Required task: Replace "catalogue / barcode" with "barcode" in the stretch from the line containing "country: Brazil" through the end of the records, and give those lines back with nothing else changed.

BEGIN Information supplied

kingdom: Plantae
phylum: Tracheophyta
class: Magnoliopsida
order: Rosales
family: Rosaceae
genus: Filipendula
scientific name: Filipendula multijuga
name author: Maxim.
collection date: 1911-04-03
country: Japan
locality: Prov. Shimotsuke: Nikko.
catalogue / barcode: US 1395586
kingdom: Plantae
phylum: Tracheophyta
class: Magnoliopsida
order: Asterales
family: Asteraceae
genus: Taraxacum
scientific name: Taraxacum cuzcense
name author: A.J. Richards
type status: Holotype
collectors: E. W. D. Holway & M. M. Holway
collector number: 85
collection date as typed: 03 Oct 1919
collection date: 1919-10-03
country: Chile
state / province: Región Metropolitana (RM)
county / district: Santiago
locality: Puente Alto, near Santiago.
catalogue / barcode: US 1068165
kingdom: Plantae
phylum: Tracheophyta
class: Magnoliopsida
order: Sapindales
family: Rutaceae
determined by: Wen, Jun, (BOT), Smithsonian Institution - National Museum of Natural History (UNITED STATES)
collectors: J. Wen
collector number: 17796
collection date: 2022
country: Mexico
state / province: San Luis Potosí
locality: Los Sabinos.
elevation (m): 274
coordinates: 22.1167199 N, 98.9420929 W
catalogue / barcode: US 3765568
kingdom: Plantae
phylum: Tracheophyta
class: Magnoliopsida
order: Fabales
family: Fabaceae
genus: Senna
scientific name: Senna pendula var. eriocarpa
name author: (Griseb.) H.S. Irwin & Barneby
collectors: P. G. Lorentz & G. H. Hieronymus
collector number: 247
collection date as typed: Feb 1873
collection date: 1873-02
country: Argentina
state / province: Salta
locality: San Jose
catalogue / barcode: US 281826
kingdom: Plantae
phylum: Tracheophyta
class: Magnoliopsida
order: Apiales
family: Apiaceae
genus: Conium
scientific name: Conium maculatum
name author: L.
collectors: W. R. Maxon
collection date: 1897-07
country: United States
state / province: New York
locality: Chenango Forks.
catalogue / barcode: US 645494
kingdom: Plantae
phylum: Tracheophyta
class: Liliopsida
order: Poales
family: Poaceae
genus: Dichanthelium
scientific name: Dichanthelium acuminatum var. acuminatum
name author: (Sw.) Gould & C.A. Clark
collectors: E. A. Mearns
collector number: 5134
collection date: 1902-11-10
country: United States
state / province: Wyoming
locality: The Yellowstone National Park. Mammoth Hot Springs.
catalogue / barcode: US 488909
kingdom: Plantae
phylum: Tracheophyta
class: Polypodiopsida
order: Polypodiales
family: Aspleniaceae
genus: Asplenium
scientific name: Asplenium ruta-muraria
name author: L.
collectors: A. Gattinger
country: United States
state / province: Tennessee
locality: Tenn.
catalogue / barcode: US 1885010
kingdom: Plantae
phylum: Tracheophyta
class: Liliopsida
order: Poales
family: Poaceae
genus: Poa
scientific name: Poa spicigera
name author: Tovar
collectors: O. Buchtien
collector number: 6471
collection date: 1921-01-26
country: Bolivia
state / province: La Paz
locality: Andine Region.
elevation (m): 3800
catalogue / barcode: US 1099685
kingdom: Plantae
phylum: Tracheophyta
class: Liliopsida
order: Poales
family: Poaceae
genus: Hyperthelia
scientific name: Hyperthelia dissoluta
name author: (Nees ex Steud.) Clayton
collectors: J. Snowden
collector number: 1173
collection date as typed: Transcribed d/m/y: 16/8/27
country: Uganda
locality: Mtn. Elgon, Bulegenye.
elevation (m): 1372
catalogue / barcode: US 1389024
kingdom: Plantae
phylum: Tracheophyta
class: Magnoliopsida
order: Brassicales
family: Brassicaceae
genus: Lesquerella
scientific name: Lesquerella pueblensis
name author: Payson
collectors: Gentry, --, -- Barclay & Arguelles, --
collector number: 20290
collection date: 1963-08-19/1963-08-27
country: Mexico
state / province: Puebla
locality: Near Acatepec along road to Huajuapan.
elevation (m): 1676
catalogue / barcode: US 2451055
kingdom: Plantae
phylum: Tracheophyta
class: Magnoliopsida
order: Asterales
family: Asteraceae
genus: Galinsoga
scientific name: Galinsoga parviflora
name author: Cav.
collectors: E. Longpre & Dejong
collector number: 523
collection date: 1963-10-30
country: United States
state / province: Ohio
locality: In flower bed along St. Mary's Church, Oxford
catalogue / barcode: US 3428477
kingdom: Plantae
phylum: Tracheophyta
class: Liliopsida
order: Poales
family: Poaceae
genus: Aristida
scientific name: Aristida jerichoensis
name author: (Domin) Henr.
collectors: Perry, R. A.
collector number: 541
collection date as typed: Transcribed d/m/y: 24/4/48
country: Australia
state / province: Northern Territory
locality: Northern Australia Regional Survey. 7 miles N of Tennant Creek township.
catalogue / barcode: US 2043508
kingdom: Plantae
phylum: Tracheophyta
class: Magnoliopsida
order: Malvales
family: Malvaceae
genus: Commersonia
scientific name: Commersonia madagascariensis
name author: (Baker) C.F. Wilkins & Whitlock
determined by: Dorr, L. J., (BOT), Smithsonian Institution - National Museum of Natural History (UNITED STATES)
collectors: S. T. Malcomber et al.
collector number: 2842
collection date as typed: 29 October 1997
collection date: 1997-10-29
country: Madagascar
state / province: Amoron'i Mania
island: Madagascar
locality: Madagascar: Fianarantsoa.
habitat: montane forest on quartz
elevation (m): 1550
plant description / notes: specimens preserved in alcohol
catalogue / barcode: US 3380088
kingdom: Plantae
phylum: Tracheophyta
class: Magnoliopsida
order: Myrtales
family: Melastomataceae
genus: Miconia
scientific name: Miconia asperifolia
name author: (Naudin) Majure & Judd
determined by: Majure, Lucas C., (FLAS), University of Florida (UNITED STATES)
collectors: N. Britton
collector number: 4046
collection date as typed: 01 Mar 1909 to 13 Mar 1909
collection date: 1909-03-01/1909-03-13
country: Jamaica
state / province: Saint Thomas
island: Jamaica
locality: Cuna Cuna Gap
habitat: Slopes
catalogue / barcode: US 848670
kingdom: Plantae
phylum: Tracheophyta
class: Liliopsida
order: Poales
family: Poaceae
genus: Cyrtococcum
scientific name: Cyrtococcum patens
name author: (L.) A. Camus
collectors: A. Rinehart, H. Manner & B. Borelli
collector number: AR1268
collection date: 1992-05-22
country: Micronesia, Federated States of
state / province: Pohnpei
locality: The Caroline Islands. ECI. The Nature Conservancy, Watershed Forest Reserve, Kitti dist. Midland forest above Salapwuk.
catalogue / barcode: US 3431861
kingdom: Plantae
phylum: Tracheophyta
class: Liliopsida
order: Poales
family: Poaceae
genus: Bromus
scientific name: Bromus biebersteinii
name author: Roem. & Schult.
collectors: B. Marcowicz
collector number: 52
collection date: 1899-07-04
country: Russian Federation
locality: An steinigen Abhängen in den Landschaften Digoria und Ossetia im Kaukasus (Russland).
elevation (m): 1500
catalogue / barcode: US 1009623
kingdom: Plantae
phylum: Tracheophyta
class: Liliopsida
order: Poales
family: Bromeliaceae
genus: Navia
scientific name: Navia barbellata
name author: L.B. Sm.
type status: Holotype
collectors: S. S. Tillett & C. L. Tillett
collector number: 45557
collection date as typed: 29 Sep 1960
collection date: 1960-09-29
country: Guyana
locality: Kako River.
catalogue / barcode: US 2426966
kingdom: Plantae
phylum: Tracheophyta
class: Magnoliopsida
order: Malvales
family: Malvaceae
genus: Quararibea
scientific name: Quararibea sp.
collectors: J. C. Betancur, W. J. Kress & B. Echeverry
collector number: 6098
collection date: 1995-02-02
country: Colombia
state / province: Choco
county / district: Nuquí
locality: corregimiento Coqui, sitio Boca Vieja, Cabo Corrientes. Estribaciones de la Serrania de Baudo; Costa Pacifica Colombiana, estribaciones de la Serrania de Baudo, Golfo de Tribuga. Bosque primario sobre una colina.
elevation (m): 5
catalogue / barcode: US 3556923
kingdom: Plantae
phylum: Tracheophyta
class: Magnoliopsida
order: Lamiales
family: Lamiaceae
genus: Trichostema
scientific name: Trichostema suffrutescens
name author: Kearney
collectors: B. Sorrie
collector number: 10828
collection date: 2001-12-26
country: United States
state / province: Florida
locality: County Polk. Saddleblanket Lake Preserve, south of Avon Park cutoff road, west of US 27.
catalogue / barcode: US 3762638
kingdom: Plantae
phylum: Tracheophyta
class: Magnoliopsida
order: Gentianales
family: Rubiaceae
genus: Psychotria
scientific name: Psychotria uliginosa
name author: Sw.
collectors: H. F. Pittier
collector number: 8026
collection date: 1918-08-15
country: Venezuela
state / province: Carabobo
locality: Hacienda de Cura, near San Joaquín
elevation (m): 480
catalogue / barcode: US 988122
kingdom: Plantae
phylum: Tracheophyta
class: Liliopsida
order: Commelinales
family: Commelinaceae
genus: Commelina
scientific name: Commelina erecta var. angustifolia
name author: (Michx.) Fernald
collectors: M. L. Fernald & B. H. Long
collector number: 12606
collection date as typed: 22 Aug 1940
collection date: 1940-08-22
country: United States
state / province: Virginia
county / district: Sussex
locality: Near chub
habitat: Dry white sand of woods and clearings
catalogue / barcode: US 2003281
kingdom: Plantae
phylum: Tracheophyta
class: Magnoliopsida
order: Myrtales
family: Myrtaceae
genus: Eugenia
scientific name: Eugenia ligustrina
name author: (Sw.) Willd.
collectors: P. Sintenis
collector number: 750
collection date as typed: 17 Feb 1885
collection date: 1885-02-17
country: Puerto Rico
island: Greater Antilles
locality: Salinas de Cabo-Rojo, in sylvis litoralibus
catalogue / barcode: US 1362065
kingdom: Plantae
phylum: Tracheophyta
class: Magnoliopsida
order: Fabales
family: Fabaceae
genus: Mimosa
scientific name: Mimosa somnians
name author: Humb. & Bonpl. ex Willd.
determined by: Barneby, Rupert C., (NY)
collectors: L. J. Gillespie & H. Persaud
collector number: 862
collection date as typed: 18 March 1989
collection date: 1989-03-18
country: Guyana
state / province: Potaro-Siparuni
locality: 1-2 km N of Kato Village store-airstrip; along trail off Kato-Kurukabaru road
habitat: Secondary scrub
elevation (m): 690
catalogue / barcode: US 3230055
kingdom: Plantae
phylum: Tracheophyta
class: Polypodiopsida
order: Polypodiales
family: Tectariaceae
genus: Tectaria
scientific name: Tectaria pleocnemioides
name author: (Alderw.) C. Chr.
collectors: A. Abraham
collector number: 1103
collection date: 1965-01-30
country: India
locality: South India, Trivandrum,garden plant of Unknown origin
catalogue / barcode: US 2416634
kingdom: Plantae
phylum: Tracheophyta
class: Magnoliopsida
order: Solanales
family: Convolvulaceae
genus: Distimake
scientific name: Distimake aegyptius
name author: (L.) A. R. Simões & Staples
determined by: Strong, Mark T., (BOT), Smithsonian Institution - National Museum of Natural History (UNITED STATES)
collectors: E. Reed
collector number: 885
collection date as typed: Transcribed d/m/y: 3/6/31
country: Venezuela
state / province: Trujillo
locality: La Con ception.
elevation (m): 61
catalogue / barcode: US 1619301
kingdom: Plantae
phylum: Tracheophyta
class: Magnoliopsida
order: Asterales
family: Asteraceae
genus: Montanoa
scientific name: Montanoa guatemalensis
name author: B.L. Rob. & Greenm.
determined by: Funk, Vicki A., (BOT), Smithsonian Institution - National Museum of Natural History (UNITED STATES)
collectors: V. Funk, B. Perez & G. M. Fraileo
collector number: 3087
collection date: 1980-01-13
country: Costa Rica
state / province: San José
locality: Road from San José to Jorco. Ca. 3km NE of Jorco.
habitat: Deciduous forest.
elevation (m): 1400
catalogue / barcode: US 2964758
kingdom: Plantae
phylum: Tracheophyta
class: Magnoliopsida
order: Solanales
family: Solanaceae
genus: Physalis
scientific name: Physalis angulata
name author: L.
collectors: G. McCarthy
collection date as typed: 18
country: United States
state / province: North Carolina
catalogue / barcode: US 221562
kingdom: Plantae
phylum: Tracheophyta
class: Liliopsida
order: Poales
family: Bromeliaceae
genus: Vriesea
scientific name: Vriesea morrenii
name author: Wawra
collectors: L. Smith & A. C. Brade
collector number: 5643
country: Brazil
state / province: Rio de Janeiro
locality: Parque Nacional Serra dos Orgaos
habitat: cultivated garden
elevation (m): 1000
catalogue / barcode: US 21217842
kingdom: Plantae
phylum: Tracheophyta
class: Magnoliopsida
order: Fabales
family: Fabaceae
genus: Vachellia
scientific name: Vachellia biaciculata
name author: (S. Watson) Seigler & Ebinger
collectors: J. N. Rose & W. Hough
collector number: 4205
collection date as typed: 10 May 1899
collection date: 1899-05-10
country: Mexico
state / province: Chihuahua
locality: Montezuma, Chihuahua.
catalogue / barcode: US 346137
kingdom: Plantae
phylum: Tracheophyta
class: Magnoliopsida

END Information supplied

Exercise solution:
country: Brazil
state / province: Rio de Janeiro
locality: Parque Nacional Serra dos Orgaos
habitat: cultivated garden
elevation (m): 1000
barcode: US 21217842
kingdom: Plantae
phylum: Tracheophyta
class: Magnoliopsida
order: Fabales
family: Fabaceae
genus: Vachellia
scientific name: Vachellia biaciculata
name author: (S. Watson) Seigler & Ebinger
collectors: J. N. Rose & W. Hough
collector number: 4205
collection date as typed: 10 May 1899
collection date: 1899-05-10
country: Mexico
state / province: Chihuahua
locality: Montezuma, Chihuahua.
barcode: US 346137
kingdom: Plantae
phylum: Tracheophyta
class: Magnoliopsida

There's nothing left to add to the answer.